Column | Huismerken verdringen A-merken van het schap
De grote fabrikanten van levensmiddelen hebben de afgelopen kwartalen goed geboerd. Ieder kwartaal verhoogden ze hun prijzen met tweecijferige percentages, zonder noemenswaardig volumeverlies. Maar door de forse prijsstijgingen passen consumenten hun gedrag aan: zij wijken uit naar prijsvechters en wisselen duurdere merken in voor goedkopere alternatieven.
Deze zogenoemde huismerken, ook wel private labels genoemd, worden geproduceerd en verkocht door een retailer, zoals een supermarktketen, onder een eigen merknaam en tegen een lagere prijs. In Nederland zijn de discounters Aldi en Lidl bekende aanbieders, maar ook Albert Heijn (Ahold Delhaize) is, ondanks zijn premium uitstraling, een grote aanbieder van huismerken met AH Basic (laagste prijs), AH Huismerk (middensegment), AH Excellent (premium) en AH Biologisch.
Huismerken verdringen de A-merken
Tijdens de lockdowns wilden consumenten, die nergens naartoe konden en ook nergens hun geld konden spenderen, zichzelf thuis nog een beetje verwennen. De producten van bekende A-merken waren populairder dan ooit. Maar sinds de inflatie hoog is opgelopen, laten we die steeds vaker staan. Sinds 2021 neemt hun marktaandeel in de Nederlandse supermarkten af ten gunste van de huismerken. Dit blijkt uit cijfers van het Duitse marktonderzoeksbedrijf GfK.
In 2020 was het marktaandeel van A-merken nog 55%, maar sinds begin dit jaar worden er meer huismerken verkocht dan A-merken. Dat is volgens GfK nooit eerder gebeurd. Het omzetaandeel van huismerken ligt nu op bijna 52%, dat van de A-merken op 48%. Overigens is Nederland een koploper in Europa als het om de populariteit van huismerken gaat. We zijn nu eenmaal een prijsbewust volkje. Maar Europa scoort als continent ook goed ten opzichte van de rest van de wereld. In Europa hebben huismerken een marktaandeel van 34%, met een verwachte jaarlijkse groei tussen de 2 en 3%.

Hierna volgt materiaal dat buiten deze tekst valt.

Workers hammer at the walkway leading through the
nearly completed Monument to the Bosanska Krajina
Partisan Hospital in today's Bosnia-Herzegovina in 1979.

De opmars van de huismerken zet naar verwachting door. Omdat het einde aan de prijsstijgingen in de supermarkt voorlopig nog niet nabij lijkt, maar ook omdat consumenten wat kwaliteit en smaak betreft weinig verschil merken met de A-merken. Velen zijn daardoor niet van plan weer merkproducten te gaan kopen als zij straks weer meer te besteden hebben.

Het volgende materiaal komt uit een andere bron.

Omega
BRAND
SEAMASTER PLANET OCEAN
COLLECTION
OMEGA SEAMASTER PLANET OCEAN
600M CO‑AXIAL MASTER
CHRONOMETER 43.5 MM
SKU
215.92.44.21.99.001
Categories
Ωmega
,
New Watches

Moeilijker tijden voor merkfabrikanten
Je zou verwachten dat de tanende populariteit van A-merken is terug te zien in de resultaten van de grote levensmiddelenfabrikanten. Maar dat is verrassend genoeg niet het geval. In het eerste kwartaal van dit jaar verhoogden concerns als Unilever, Nestlé, Danone, Coca-Cola en PepsiCo de prijzen wederom met meer dan 10%. Voor de meeste bedrijven ging dit vrijwel niet ten koste van de volumes. Voedingsmiddelenfabrikanten zagen een dipje van minder dan 1% in de volumes. De frisdrankbedrijven zagen zelfs na hun tweecijferige prijsverhogingen de volumes toenemen, met maar liefst 3%.
Maar de rek lijkt eruit. Waar ze de afgelopen kwartalen een groei van de vergelijkbare omzet (de som van de prijs plus de volumeverandering) in de dubbele cijfers boekten, verwachten de meeste bedrijven dat de groei over heel 2023 zal vertragen richting het pre-corona-niveau van 3 tot 5%. Dat betekent dat ze voor de rest van het jaar dus op zwaarder weer rekenen. De reactie van beleggers laat zich raden: zij nemen winst. Op de beurs zijn de voedsel- en drankenproducenten sinds de laatste cijferperiode slechter gaan presteren.
De voedsel- en drankenverkopers, waaronder de supermarkten, doen het dit jaar sowieso beter op de beurs. Het succes van de huismerken speelt hierin wellicht een rol. Met hun eigen merken kunnen supermarkten hun winstmarges verhogen, dankzij lagere kosten voor productontwikkeling, marketing en distributie. Dit kan leiden tot een hogere omzet.
De eigen merken zijn bovendien een goed onderhandelingswapen. Dankzij hun huismerken weten de supermarkten immers wat producten zouden moeten kosten en welke prijsverhoging reëel is. Maar weinig A-merkfabrikanten kunnen daardoor echt een vuist maken tegen de supermarkten. Ze kunnen dreigen om niet langer te leveren, maar daar schieten ze zichzelf mee in de voet.